Como fartamente noticiado, soubemos todos que na avaliação destas agências o Brasil teve sua classificação rebaixada, principalmente em razão do quadro eleitoral que se avizinha. Por certo, mais do que o favoritismo do candidato do PT, o que preocupa a banca internacional é que entre os quatro principais candidatos á presidência nenhum parece disposto a manter a promiscua relação entre a nação verde amarela e os capitais especulativos apátridas que vigorou nos últimos 8 anos.

Mas não quero fazer aqui conjecturas econômicas sobre as pataquadas que estas agências se arvoram em anunciar, até porque, além dos inúmeros erros de avaliação que fazem, o risco a que se referem não é o nosso, nação brasileira, mas o deles, especuladores financeiros em busca de dinheiro fácil. Acreditar que o que é bom para a banca é bom para o Brasil é um equívoco que de décadas em décadas costumamos cometer e que invariavelmente nos leva à lona.

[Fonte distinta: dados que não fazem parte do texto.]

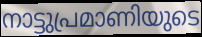
നാട്ടുപ്രമാണിയുടെ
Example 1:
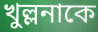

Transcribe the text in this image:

খুল্লনাকে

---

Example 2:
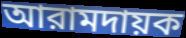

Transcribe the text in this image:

আরামদায়ক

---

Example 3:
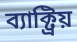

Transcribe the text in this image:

ব্যাক্ট্রিয়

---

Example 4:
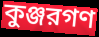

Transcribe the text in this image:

কুঞ্জরগণ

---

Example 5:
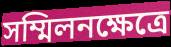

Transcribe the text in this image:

সম্মিলনক্ষেত্রে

Quero antes falar sobre os interesses da grande maioria da população brasileira que, distante do poder e excluída dos circuitos de valorização da riqueza, vive aos trancos e barrancos sem que ninguém se preocupe em classificar o risco social a que está submetida. Seja uma criança da periferia de Itajaí, um velho aposentado de classe média de Belo Horizonte ou um produtor rural de Rondônia, todos tem o direito de querer morar num país que antes de qualquer coisa considere prioritário reduzir o enorme risco a que estão submetidos desde o dia em que tiveram seus nomes registrados em cartório.

É inadmissível e até mesmo surrealista que tenhamos chegado ao ponto de nos preocuparmos mais com a avaliação que uma consultoria de Chicago faz das possibilidades de lucros em nossa terra, do que com o risco claro e transparente de afundarmos numa guerra civil em que já não sabemos mais se quem troca tiros em nosso portão é um traficante, um policial, um desempregado desesperado ou o nosso próprio filho atormentado.

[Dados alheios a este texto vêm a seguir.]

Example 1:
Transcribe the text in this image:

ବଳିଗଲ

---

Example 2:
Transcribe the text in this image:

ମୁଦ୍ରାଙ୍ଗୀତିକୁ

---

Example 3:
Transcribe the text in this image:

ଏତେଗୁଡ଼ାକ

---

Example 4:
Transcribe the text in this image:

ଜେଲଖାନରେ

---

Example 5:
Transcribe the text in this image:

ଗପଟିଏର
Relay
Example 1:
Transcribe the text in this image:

Mais do que isto, é inaceitável que conselheiros norte-americanos venham nos alertar sobre os riscos de eleger um presidente contrário ao manual de boas maneiras do liberalismo econômico, quando em seu próprio quintal o governo Bush não tem tido a menor cerimonia para levantar barreiras a entrada de produtos como o aço e o suco de laranja estrangeiros (por uma infeliz coincidência, duas grandes especialidades brasileiras) - aliás, até onde se tem notícia, nenhuma destas classificadoras de risco rebaixou a posição dos EUA quando o então candidato Bush despontou como novo presidente, apesar de ter sido derrotado no cômputo geral de votos, mas beneficiado pelo sistema de colégio eleitoral que vigora na "maior democracia da terra".

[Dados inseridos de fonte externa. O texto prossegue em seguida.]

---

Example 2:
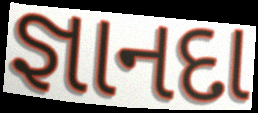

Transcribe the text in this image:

જ્ઞાનદા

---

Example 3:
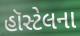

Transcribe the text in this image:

હૉસ્ટેલના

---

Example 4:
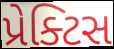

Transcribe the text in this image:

પ્રેક્ટિસ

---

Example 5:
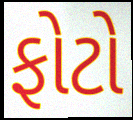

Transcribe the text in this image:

ફોટો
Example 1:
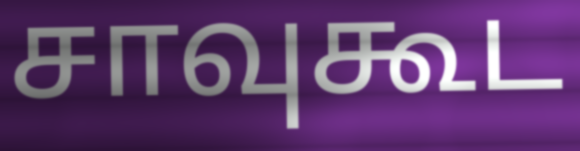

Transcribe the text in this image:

சாவுகூட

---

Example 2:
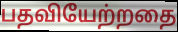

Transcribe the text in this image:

பதவியேற்றதை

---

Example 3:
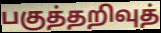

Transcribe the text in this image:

பகுத்தறிவுத்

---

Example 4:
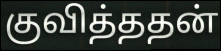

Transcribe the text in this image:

குவித்ததன்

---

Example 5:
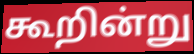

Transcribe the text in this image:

கூறின்று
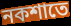
নকশাতে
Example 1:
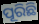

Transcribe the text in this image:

ପୂରିଛି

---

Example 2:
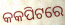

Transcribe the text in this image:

କକପିଟରେ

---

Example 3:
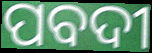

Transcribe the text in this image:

ପବଦୀ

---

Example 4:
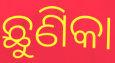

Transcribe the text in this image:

ଛୁଣିକା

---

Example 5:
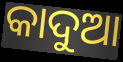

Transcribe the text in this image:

କାଦୁଆ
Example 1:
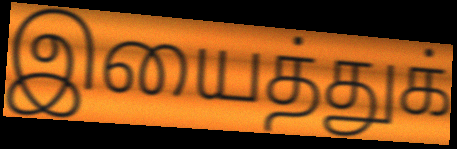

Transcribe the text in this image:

இயைத்துக்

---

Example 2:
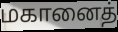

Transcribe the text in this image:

மகானைத்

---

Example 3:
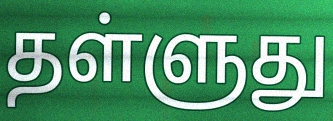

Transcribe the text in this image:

தள்ளுது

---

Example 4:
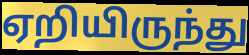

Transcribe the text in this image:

ஏறியிருந்து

Por fim, nunca é demais lembrar que é por estas e outras que quando se fala na importância de garantir a soberania nacional, mantendo indústrias, empresas de comunicação, bancos ou serviços de utilidade pública sob o controle de capital nacional e muitas vezes estatal não está se fazendo defesa de interesses particulares, corporativistas ou meramente ideológicos, como costumam vociferar os mensageiros dos deuses capitalistas. A necessidade de manter sob controle da nação brasileira ao menos parte da economia brasileira, antes de qualquer coisa, é uma imperiosa condição para que possamos decidir nosso destino sem ter que nos curvar a palpites imorais e arbitrários como os que tivemos que escutar nos últimos dias.

Felizmente, a julgar pela reação de boa parte da imprensa e dos chamados formadores de opinião, cresce no país um sentimento de que os rumos do Brasil não são necessariamente coincidentes com os desejos dos donos do capital internacional, muito pelo contrário.

Quem sabe seja este o primeiro passo para retomarmos nossa soberania e um dia voltar a nos preocupar em reduzir o risco de quem nasce e vive no Brasil.